──────── SUPPLIED MATERIAL ────────
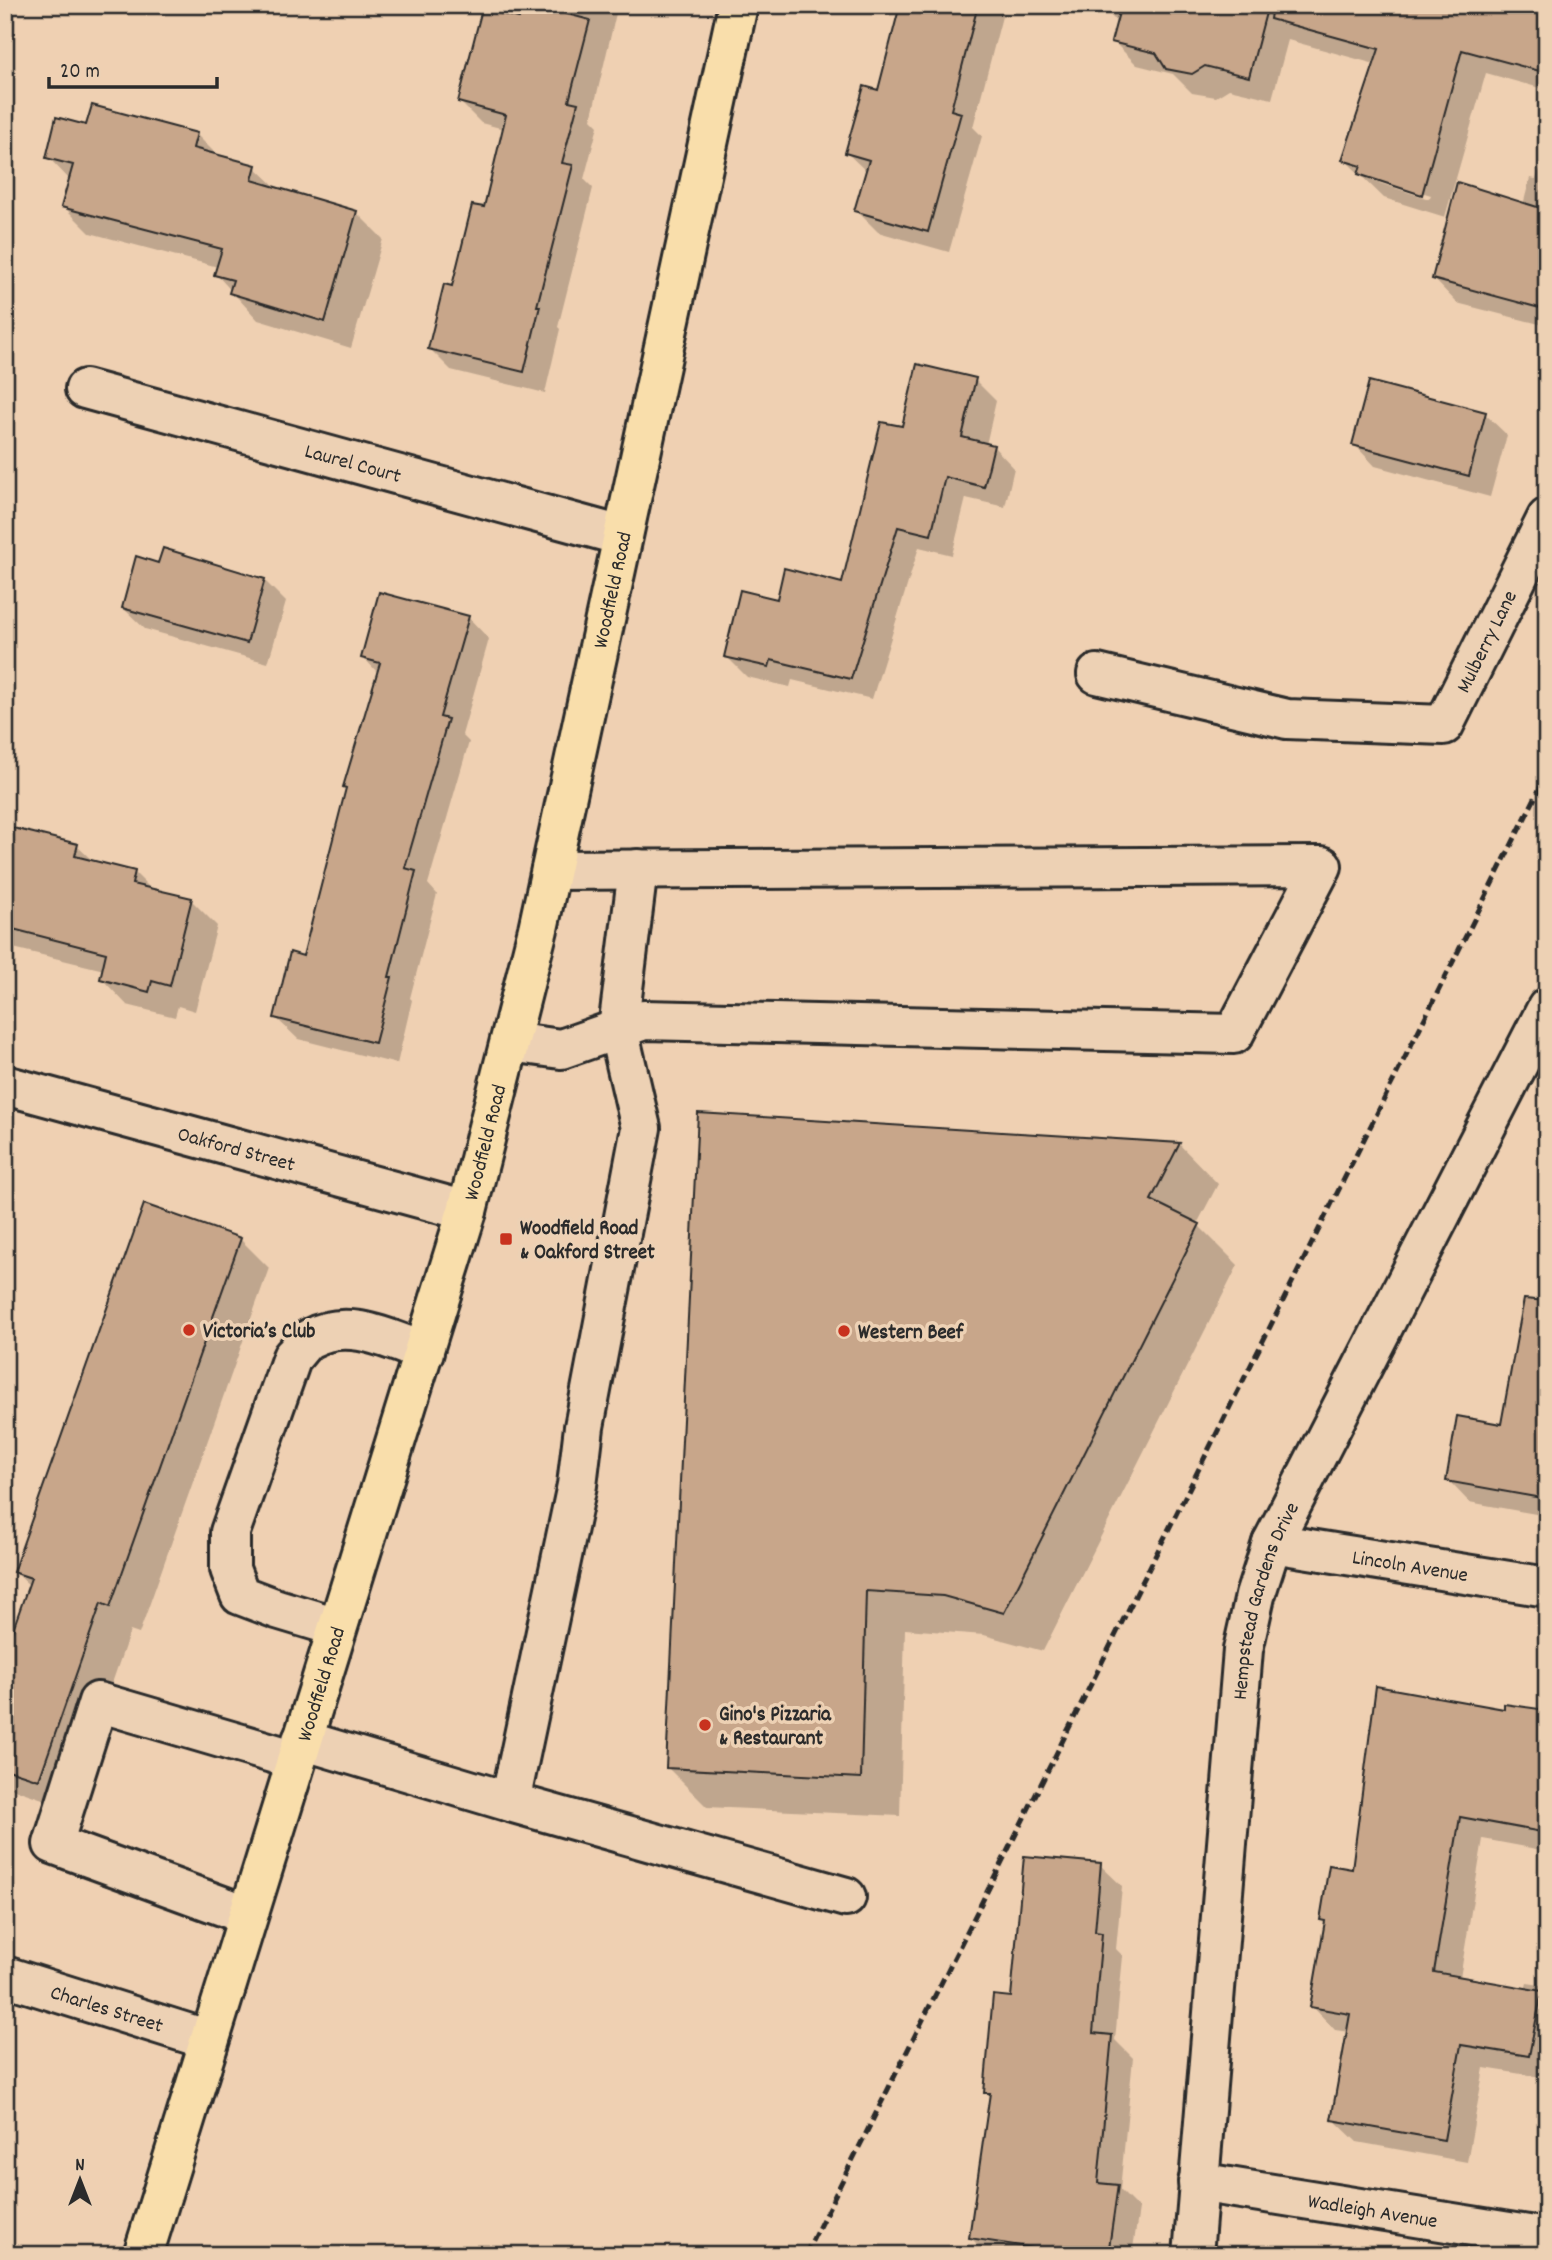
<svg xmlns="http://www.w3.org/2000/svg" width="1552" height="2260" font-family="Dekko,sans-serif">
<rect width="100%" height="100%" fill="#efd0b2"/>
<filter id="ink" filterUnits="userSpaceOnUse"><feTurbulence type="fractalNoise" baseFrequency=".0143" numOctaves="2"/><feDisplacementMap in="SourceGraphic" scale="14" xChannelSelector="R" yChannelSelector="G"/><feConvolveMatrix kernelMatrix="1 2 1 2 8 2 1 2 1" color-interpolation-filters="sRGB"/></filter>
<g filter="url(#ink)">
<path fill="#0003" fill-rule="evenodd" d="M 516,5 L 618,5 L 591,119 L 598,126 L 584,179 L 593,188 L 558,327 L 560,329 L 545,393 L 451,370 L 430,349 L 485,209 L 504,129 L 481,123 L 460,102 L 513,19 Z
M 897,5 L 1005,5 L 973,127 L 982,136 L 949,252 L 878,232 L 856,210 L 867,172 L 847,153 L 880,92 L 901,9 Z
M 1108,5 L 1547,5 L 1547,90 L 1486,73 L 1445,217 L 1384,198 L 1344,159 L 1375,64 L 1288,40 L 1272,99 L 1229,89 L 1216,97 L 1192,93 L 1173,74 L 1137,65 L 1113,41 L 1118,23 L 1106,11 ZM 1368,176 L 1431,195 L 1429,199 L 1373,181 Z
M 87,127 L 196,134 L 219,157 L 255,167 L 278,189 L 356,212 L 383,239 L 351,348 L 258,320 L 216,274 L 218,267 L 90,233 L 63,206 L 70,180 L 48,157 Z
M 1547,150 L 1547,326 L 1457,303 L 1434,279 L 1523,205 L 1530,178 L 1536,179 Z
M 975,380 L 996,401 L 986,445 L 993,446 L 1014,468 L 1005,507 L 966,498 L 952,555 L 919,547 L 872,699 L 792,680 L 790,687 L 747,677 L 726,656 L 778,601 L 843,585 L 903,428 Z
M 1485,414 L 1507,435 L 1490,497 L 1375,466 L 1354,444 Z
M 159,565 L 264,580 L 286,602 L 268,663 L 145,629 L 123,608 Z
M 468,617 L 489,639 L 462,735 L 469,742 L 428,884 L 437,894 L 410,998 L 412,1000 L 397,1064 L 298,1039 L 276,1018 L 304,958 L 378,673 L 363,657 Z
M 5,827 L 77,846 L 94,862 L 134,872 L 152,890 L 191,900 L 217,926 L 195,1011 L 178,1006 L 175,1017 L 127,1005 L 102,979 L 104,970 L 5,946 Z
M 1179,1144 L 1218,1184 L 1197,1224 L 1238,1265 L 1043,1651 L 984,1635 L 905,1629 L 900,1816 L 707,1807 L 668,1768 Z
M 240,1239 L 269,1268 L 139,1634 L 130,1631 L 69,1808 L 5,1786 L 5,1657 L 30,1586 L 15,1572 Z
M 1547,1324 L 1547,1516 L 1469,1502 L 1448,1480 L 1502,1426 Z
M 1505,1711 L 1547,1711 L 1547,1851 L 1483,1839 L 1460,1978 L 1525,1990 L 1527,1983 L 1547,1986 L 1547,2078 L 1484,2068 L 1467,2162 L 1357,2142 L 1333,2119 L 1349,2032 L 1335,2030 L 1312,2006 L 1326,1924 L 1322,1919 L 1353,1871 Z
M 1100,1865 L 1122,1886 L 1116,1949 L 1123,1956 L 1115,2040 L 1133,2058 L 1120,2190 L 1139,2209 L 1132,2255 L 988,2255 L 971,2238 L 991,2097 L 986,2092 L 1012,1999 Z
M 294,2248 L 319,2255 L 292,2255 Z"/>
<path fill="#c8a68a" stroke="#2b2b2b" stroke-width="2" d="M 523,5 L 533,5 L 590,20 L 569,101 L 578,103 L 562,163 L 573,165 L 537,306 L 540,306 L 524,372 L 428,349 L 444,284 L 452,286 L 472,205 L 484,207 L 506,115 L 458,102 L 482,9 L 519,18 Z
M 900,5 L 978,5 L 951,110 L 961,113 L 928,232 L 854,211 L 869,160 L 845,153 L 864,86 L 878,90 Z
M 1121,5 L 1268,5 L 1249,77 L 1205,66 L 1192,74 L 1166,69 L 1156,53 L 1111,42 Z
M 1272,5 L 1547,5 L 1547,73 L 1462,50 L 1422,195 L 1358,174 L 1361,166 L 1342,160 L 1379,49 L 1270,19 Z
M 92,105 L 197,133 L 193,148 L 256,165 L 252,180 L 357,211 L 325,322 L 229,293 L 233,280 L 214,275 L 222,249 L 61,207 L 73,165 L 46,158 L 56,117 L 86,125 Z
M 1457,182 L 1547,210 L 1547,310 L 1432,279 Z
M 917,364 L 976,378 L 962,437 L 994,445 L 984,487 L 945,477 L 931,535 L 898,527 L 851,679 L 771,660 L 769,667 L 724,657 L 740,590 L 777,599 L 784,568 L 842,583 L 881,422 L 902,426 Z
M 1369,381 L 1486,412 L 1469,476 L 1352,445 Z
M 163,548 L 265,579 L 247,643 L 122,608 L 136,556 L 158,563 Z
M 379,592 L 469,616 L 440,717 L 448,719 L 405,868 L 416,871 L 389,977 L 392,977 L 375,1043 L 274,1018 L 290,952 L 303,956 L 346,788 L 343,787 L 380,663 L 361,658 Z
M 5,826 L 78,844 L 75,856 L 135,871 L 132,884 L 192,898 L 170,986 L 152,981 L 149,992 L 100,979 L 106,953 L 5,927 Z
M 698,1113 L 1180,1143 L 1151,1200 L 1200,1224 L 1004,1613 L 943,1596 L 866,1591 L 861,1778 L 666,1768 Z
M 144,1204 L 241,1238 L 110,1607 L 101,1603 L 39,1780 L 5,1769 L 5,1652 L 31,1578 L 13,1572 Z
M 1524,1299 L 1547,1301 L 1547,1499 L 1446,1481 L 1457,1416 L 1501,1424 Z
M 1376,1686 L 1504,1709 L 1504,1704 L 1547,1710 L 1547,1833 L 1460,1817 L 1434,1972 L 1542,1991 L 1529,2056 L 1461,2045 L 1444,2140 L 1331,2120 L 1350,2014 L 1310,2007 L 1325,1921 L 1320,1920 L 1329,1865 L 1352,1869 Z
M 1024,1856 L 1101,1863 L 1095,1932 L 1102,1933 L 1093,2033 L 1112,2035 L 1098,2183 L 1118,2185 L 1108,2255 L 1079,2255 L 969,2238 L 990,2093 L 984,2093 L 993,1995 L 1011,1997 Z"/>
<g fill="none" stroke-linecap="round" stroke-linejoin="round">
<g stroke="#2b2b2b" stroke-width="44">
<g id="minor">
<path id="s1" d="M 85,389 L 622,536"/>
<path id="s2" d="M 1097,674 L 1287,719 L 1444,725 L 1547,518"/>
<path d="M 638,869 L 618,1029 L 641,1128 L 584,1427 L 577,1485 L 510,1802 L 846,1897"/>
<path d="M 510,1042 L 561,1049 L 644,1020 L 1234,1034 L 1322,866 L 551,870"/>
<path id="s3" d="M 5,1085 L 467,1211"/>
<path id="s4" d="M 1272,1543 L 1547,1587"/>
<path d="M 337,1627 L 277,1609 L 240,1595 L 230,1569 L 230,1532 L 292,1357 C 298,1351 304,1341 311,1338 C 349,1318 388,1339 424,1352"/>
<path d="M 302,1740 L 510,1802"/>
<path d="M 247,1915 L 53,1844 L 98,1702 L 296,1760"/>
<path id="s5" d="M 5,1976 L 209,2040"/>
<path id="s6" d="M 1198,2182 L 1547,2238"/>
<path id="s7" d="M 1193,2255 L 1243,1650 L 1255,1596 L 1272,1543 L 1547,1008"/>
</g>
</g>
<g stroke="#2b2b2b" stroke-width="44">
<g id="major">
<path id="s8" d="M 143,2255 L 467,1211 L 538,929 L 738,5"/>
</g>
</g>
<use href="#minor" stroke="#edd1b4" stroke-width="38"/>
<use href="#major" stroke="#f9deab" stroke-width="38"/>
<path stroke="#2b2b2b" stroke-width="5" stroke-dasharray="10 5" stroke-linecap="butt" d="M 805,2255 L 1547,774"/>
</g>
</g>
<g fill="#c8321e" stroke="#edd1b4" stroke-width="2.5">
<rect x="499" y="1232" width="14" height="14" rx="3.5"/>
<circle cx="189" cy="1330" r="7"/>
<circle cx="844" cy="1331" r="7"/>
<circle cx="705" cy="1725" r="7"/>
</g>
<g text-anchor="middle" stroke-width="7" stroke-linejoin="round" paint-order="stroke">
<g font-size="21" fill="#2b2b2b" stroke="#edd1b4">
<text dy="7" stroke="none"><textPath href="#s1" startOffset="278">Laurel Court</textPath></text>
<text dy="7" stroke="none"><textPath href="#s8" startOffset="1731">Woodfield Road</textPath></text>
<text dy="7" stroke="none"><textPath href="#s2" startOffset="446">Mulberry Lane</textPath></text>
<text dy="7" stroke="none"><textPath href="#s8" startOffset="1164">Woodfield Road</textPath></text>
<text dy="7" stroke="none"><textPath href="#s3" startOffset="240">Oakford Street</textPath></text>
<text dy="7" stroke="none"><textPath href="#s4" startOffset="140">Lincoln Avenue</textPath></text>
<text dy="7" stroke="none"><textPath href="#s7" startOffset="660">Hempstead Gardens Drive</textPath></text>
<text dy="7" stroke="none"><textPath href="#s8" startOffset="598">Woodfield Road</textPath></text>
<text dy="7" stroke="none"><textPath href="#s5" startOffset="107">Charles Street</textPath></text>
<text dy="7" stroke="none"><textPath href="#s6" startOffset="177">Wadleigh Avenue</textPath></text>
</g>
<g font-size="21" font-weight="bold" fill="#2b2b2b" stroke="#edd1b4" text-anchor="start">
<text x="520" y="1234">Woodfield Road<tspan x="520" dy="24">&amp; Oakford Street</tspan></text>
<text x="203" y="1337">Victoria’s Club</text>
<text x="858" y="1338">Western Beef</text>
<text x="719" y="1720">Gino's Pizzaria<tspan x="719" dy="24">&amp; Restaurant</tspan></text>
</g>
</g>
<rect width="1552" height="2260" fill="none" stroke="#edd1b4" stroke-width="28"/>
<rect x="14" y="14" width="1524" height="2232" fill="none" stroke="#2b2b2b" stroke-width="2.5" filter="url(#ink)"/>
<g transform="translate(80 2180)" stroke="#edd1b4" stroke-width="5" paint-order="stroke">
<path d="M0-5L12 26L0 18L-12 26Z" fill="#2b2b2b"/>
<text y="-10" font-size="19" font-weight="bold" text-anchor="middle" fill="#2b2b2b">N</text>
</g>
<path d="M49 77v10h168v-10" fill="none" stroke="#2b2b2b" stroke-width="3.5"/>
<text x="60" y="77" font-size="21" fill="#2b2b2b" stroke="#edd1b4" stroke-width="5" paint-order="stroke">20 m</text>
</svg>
────────
**WORK ORDER**
Figure out how many lines of the data above include "rect", then give the number and nothing more.

**REPLY TO THE EXERCISE**
4